Plant je de plantjes eerst in kleine kweekbakjes? Dan is het bij het voorbereiden van de bakjes belangrijk dat je niet voor algemene potgrond vol voedingsstoffen gaat, maar voor luchtige potgrond, bijvoorbeeld potgrond speciaal voor zaaien en stekken of kokospotgrond. Deze aarde is fijner dan normale aarde waardoor de piepjonge plantjes geen extra moeite hoeven te doen om hun weg naar boven te vinden. Doe je de zaadjes gelijk in de grote pot, dan kun je het beste eerst een laag algemene potgrond met voeding in de pot doen met daarbovenop een laagje luchtige potgrond voor zaaien en stekken. Zo hebben de plantjes niet veel moeite bij het ontkiemen en krijgen de wortels, zodra ze beginnen te groeien, genoeg voedingsstoffen om uit te groeien tot een sterke plant.

Stap 5: Plant de zaadjes

Nu je de potten hebt voorbereid, is het tijd om de zaadjes te planten. Op het zakje staat altijd exact aangegeven hoeveel centimeter onder de grond de zaadjes gestopt moeten worden. Dat verschilt namelijk per plant. Zorg ervoor dat je de zaadjes zorgvuldig uit de verpakking haalt. Strooi vervolgens de zaadjes over de aarde of maakt heel gericht gaatjes met je vingers en plaats de zaadjes in de kuiltjes. Bedek vervolgens met een laag aarde van de gewenste dikte, schrijf op de pot of op een steeketiket wat je gezaaid hebt (want in het begin lijken alle planten op elkaar) en het wachten kan beginnen.
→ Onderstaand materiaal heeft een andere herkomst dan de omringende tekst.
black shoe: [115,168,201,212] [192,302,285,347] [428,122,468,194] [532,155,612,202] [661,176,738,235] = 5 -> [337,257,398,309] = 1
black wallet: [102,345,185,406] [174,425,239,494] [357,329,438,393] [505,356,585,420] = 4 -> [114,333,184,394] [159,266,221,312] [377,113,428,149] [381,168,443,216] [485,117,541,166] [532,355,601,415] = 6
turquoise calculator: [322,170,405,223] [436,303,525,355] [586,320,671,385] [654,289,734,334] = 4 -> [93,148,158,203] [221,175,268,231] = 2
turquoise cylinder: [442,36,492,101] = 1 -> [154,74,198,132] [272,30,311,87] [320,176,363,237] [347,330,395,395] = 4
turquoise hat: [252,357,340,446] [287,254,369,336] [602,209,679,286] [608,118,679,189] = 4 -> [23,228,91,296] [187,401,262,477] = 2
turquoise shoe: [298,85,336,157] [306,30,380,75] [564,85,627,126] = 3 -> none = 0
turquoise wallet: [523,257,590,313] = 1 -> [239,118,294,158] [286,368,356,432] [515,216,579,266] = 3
Stap 6: Verzorg je vensterbankmoestuin goed

Met alleen het zaaien ben je er natuurlijk nog niet. Een vensterbankmoestuin heeft, net als een normale moestuin, de nodige liefde en aandacht nodig, voordat het smaakvolle producten produceert. Hou daarom altijd de volgende tips in je achterhoofd:

  • Zorg er allereerst voor dat je plantjes regelmatig water krijgen door middel van een plantenspuit en in een later stadium door een kleine gieter. Let wel op, want te veel water kan tot wortelrot leiden. Geef de planten daarom alleen water zodra de bovenste laag van de potgrond droog aanvoelt. 
  • Daarnaast is warmte fijn voor het plant, maar té warm is ook niet goed. Zet het raam daarom zo nu en dan open of zet je plantjes zodra ze ontkiemt zijn in een koelere ruimte, zoals de slaapkamer.
  • Als je merkt dat er te veel zaadjes kiemen, dan kan je niet anders dan plantjes opofferen. Als je ze namelijk allemaal laat staan, heb je kans dat geen enkel plantje sterk en gezond wordt. Om de slagingskans te vergroten, moet je dus soms alleen de mooiste en sterkte kiem laten staan en de rest wegknippen. Specifiek knippen, want door plantjes weg te trekken kun je de wortels van de goede plantjes beschadigen.
  • Met name in een wat later stadium, als je kiemen uitgegroeid zijn tot plantjes, hebben ze meststoffen nodig om gezond en sterk te blijven. Je kunt hiervoor speciale moestuinmest aanschaffen, maar er zijn ook natuurlijke middeltjes zoals koffieprut, eierschalen of een treksel van bananenschillen of (on)kruid.
  • Ten slotte is het belangrijk om de planten af en toe een kwartslag te draaien, zodat alle kanten van de plant gelijkmatig worden blootgesteld aan het licht. 

Ben je van plan om je plantjes uiteindelijk naar buiten te verhuizen? Doe dat dan zeker niet te snel, maar wacht liever zo lang mogelijk (in ieder geval tot na de laatste vorst). De overgang van binnen naar buiten kan namelijk best groot zijn. Je kunt ze beter afharden, wat betekent: dagelijks even in de buitenlucht zetten en dat steeds meer opbouwen. Na ongeveer een week zijn ze gewend aan de nieuwe omgeving en zijn ze klaar om buiten te staan en nóg groter te worden.